Blood is typically drawn from a vein, usually from the inside of the elbow or the back of the hand. The site is cleaned with germ-killing medicine (antiseptic). The health care provider wraps an elastic band around the upper arm to apply pressure to the area and make the vein swell with blood.
Next, the health care provider gently inserts a needle into the vein. The blood collects into an airtight vial or tube attached to the needle. The elastic band is removed from your arm. Once the blood has been collected, the needle is removed, and the puncture site is covered to stop any bleeding.
In infants or young children, a sharp tool called a lancet may be used to puncture the skin and make it bleed. The blood collects into a small glass tube called a pipette, or onto a slide or test strip. A bandage may be placed over the area if there is any bleeding.
The blood is then tested in a laboratory to look for antibodies. For Brucella, the serum agglutination test (SAT) is the simplest and most widely used testing method.
There is no special preparation.
When the needle is inserted to draw blood, some people feel moderate pain, while others feel only a prick or stinging sensation. Afterward, there may be some throbbing.
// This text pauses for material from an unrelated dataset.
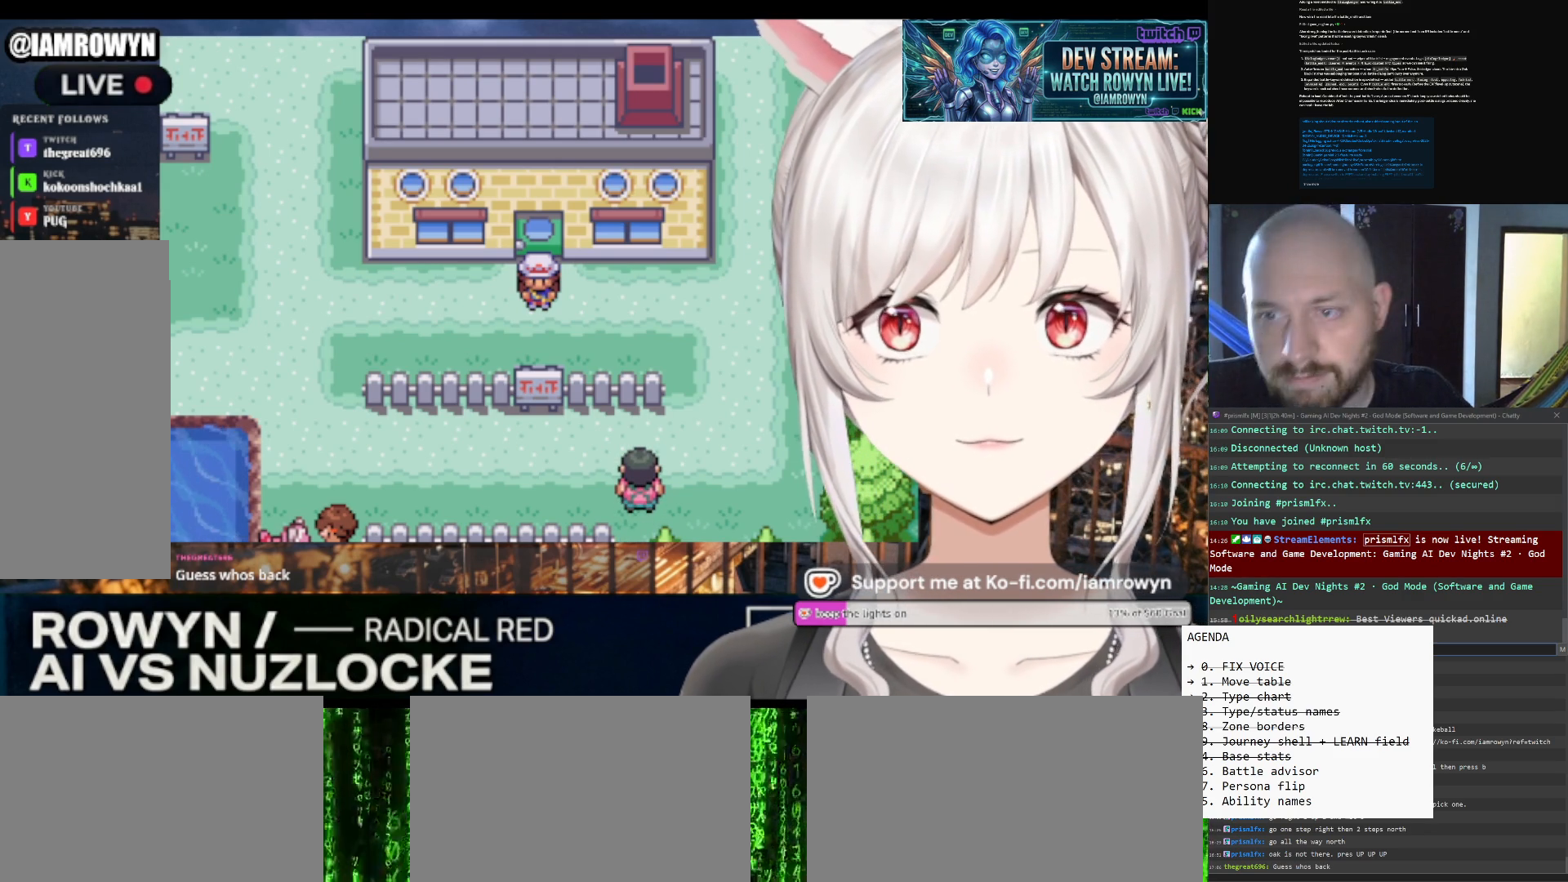
{"buttons": ["DPAD_DOWN"], "events": []}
This test may be performed when the doctor suspects brucellosis.
A normal result shows no antibodies to Brucella. However, during the first few days to weeks of exposure to an antigen, there may be very little antibody production. Therefore, a serology test may not detect early stage disease.
As brucellosis progresses, more antibodies will be present. If the health care provider suspects brucellosis, you may need to have the test repeated 10 days to 2 weeks after the first test to watch for this rise.
Infection with other bacteria, such as Yersinia, Francisella, and Vibrio, and immunizations can make the test falsely positive.
Normal value ranges may vary slightly among different laboratories. Talk to your doctor about the meaning of your specific test results.
If the test detects antibodies, you have likely been exposed to the Brucella bacteria (possible brucellosis).
Veins and arteries vary in size from one patient to another and from one side of the body to the other. Obtaining a blood sample from some people may be more difficult than from others.
Other risks associated with having blood drawn are slight but may include:
- Excessive bleeding
- Fainting or feeling light-headed
- Hematoma (blood accumulating under the skin)
- Infection (a slight risk any time the skin is broken)
A serology test can determine if you have ever been exposed to a particular antigen, but this does not necessarily mean that you are currently infected. Increasing antibody levels over a 2-week period are more likely to indicate a current infection.